[About this exercise]
Find every line in the listing below that contains the word "True" and copy each one out in full, with uppercase and lowercase treated as different.

[Records for this task]
[Start of section]
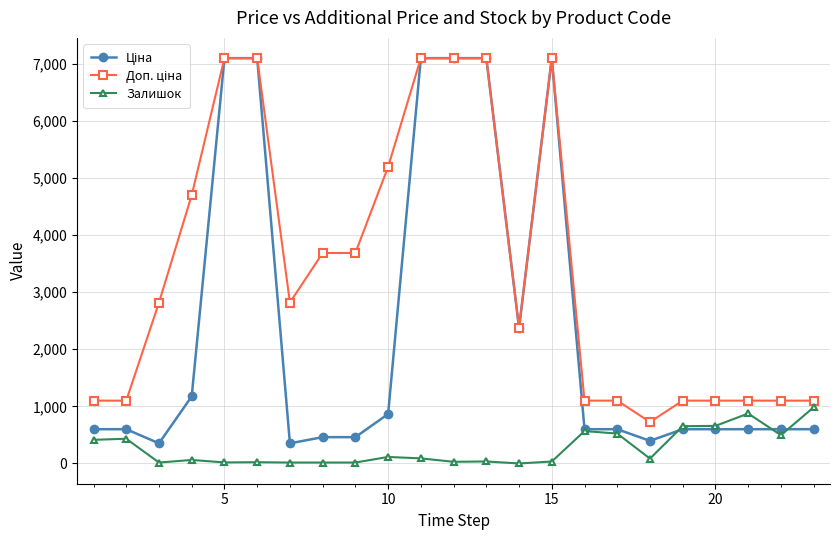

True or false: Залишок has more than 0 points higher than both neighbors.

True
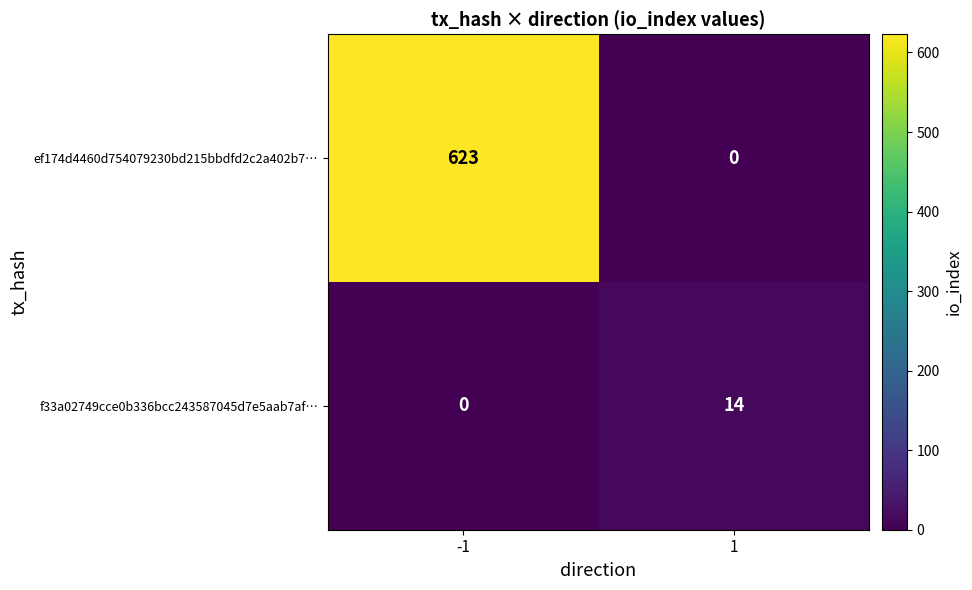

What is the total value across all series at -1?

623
[End of section]
[Start of section]
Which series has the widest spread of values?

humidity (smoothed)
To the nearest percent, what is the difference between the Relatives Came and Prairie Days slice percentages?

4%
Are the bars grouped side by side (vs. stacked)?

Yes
[End of section]
[Your response]
True or false: Залишок has more than 0 points higher than both neighbors.
True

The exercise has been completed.